I have created a simple wrapper and I use it like this:
public ImageWrapper(final byte[] bytes) throws ImageWrapperException {
this(new ByteArrayInputStream(bytes));
}
public ImageWrapper(final ByteArrayInputStream bis) throws ImageWrapperException {
try {
image = ImageIO.read(bis);
bis.close();
} catch (IOException e) {
throw new ImageWrapperException(e);
}
}
(I have jsut verified that it happens even with image = ImageIO.read(file);
)
I am not getting any exceptions until the first "Cannot allocate memory".
For some reason, when reading specific type of images, the reading of the image will end up with all the system memory consumed. I am not talking about heap, but really the system memory.
It happens only in certain environments - it does not happen on my OSX, but it happens on my Debian server.
- Do you have an idea why this could be happening?
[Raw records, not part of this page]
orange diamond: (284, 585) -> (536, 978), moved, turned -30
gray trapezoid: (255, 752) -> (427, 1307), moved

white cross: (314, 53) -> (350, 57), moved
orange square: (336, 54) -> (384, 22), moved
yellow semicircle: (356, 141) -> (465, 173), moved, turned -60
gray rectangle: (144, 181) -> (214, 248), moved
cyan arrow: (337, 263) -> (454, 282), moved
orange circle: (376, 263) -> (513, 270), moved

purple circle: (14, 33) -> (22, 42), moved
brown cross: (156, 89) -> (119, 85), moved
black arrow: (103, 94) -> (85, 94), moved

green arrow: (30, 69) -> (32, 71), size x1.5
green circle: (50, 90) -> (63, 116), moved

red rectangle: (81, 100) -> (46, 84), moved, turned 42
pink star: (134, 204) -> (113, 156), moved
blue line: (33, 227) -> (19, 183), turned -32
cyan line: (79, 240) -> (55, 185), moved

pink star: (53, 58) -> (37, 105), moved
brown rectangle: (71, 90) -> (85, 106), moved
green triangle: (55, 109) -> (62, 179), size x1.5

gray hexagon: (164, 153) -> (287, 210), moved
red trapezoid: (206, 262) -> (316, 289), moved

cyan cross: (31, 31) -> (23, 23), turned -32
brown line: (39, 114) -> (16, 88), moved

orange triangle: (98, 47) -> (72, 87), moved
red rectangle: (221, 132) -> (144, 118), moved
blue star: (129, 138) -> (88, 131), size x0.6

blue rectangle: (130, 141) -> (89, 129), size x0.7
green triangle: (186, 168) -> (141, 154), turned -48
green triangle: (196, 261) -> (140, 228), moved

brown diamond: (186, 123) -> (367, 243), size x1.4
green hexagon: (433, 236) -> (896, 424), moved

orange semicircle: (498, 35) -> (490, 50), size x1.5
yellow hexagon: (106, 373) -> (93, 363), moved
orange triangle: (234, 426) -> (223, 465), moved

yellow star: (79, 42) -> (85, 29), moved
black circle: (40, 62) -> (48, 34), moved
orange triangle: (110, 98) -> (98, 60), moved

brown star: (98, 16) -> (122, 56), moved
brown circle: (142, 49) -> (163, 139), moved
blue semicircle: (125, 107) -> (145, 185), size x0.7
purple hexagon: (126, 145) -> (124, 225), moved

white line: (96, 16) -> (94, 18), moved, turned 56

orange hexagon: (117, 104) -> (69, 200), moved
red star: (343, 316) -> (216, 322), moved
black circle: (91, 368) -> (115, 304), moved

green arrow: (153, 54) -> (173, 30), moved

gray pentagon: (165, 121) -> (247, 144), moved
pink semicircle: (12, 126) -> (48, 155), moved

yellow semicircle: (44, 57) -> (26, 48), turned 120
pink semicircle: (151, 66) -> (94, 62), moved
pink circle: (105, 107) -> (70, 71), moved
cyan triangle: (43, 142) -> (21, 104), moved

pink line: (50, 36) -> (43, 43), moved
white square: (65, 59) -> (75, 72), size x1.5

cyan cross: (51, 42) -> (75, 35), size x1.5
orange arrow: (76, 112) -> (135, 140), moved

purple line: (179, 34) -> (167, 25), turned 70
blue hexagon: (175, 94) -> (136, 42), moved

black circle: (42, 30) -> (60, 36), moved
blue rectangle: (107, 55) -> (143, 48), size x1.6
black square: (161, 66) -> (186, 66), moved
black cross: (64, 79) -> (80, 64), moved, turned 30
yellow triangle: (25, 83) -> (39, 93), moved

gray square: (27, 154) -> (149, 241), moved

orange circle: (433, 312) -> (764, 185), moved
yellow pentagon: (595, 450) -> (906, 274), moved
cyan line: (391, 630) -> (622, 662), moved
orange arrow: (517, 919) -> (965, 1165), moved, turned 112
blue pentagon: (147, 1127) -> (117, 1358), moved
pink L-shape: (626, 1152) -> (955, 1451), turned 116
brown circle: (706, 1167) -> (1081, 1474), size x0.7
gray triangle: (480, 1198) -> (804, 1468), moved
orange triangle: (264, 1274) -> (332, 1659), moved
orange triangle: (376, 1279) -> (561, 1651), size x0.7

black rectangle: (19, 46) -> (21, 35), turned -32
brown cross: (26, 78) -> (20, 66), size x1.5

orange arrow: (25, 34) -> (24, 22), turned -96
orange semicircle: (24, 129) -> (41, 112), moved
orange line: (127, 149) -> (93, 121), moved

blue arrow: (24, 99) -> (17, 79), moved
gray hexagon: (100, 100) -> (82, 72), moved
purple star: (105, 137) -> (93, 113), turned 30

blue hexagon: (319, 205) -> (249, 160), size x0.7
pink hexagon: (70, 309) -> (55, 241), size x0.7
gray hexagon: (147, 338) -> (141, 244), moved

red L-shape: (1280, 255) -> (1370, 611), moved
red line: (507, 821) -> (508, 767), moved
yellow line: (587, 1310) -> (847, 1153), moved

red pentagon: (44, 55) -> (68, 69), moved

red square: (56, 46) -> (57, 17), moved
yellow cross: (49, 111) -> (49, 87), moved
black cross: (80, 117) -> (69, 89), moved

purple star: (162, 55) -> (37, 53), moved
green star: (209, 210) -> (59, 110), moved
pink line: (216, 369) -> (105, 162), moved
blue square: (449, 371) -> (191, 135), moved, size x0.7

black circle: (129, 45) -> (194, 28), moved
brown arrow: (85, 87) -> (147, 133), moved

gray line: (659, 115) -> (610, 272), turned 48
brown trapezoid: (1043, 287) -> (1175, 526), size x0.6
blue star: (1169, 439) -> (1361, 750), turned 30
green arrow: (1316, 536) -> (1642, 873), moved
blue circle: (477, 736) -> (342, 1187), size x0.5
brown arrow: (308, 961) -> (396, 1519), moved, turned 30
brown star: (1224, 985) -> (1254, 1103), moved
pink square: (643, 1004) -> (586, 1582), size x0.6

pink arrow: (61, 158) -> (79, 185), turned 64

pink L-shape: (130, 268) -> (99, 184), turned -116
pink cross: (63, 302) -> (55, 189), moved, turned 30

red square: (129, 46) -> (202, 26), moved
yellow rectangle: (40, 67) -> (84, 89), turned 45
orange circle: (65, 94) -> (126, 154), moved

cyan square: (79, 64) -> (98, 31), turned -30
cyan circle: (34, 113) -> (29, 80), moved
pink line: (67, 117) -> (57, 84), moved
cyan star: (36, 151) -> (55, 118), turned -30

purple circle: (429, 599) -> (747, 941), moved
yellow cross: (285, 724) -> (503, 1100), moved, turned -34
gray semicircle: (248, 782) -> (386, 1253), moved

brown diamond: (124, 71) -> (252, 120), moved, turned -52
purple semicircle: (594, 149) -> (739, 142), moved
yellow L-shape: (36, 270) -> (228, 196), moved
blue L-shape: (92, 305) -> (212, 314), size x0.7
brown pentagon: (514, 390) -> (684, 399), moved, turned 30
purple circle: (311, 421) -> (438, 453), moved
- Are there any alternatives to BufferedImage, possibly working better?
- The problematic machine is a Virtual Server. Can it be caused by its configuration?
Thanks
EDIT:
- Example image: http://cl.ly/1P430l0V1g133r0C291J
- It is just the first and only instance which will produce this.
- I have just verified that it also happens with:
image = ImageIO.read(file);
- I am starting to think, that it must be something outside of Java - some native library which is buggy...
EDIT2:
So the problem is with the FileSystem - where I have a 7GB directory with thousands of images inside. When I try to read a file, it consumes all the memory - I suppose it is some kind of Filesystem issue.